Poder-se-ia assim dizer e talvez fosse o melhor alma vital, indicando o princípio da vida material, a alma intelectual, o princípio da inteligência e a alma espírita, e todos nossa individualidade após a morte. Como se vê, tudo isto não passa de uma questão de palavras, mas questão muito importante quando se trata de nos fazermos entendidos de conformidade com essa maneira de falar. A alma vital seria comum a todos os seres orgânicos, plantas, animais e homens.
A alma intelectual pertenceria aos animais e aos homens, e a alma espírita somente ao homem. Julgamos dever insistir nestas explicações pela razão de que a doutrina espírita repousa naturalmente sobre a existência em nós de um ser independente da matéria que sobrevive ao corpo.

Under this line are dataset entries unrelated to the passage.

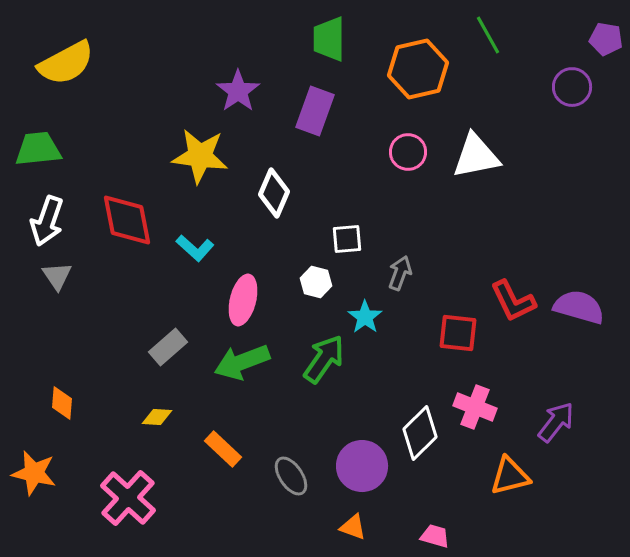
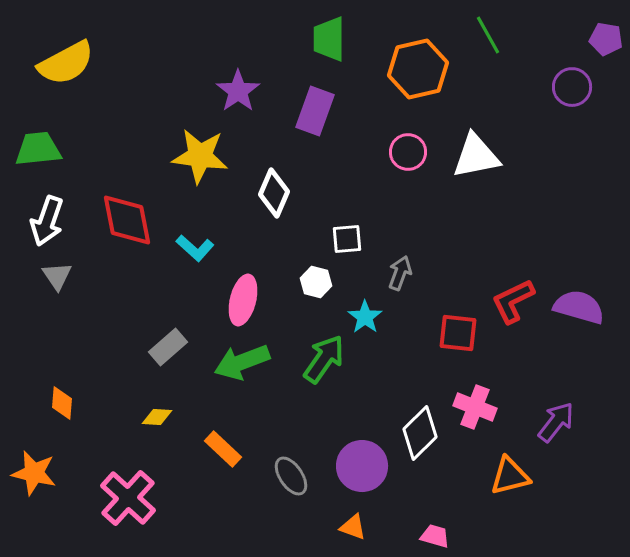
red L-shape at (513, 301): rotated 90 degrees clockwise
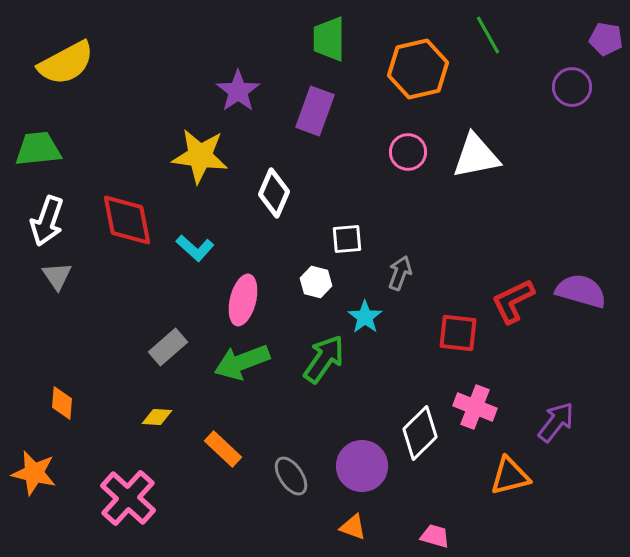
purple semicircle at (579, 307): moved 2 px right, 16 px up
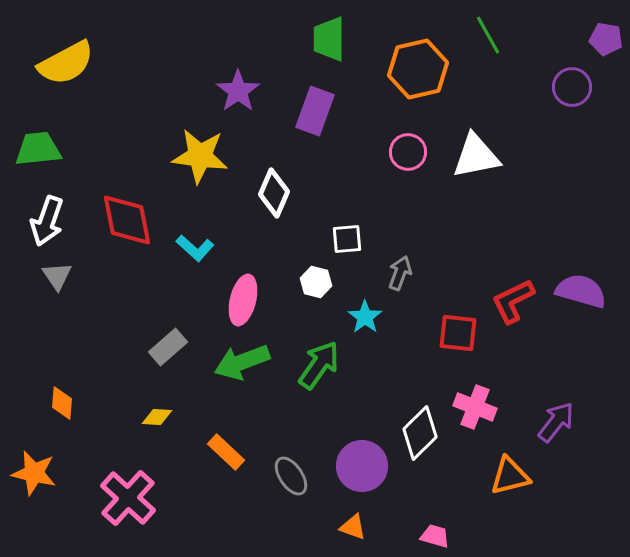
green arrow at (324, 359): moved 5 px left, 6 px down
orange rectangle at (223, 449): moved 3 px right, 3 px down
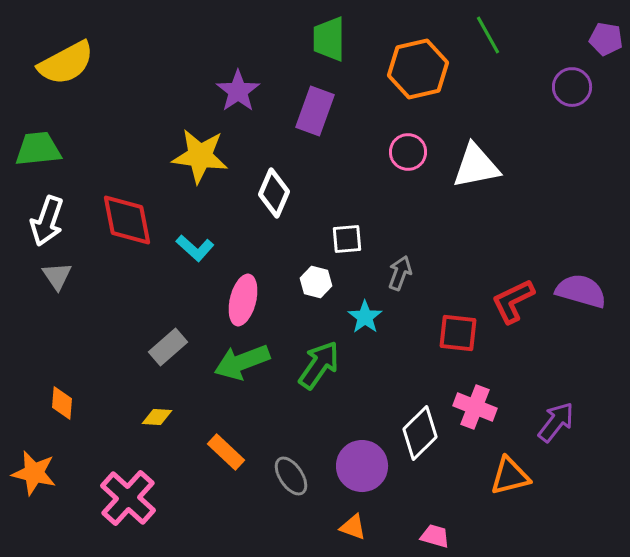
white triangle at (476, 156): moved 10 px down
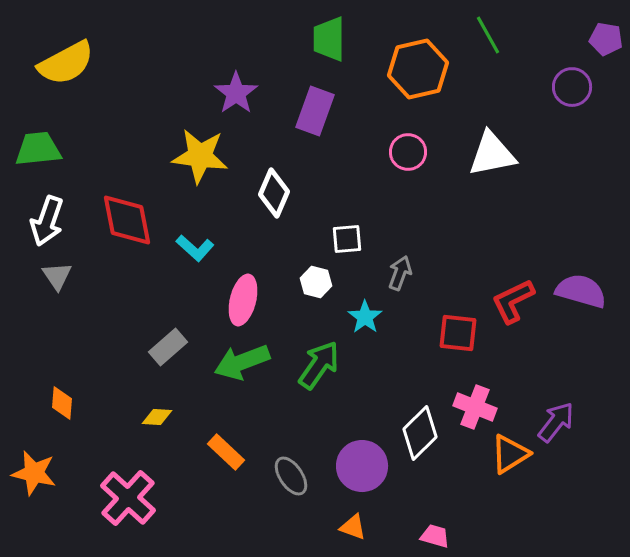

A palavra alma, tendo que aparecer com frequência no curso desta obra, cumpria fichacemos bem o sentido que lhe atribuímos a fim de evitarmos qualquer engano, passemos agora o objeto principal desta instrução
preliminar. Então, muito bem, ele definiu, é claramente OOO como se chama alma, né? Que é, lembrando ser imaterial. Então, para nós, nos estudos da doutrina espírita, independente dos outros significados, ser imaterial e individual, que em nós reside e sobrevive ao corpo grave. Isso então a alma é quando estamos encarnados. É o espírito encarnado, né? O espírito junto do nosso corpo forma a alma. Tá? É, são predefinições, digamos assim, que torna mais fácil depois.
Do estudo de especificamente algumas perguntas no livro dos espíritos. E ele até sugere algumas mudanças, não é falar sobre alma vital que é é dado, né?
Princípio da vida material. Alma intelectual, princípio da inteligência e alma espírita, o princípio é dos espíritos, a individualidade então, alma vital, todos os seres orgânicos, plantas, animais e homens, alma intelectual somente aos animais e aos homens e a alma espírita somente ao homem, já que a gente conhece por explicações que os animais não ficam na erraticidade reencarnamento. Muito rapidamente, assim que
desencarnam. Tá bom por hoje, é só no próximo episódio, nós vamos continuar estudando. É essa riquíssima introdução. Eu te espero. Obrigado pela sua presença e até lá, tchau.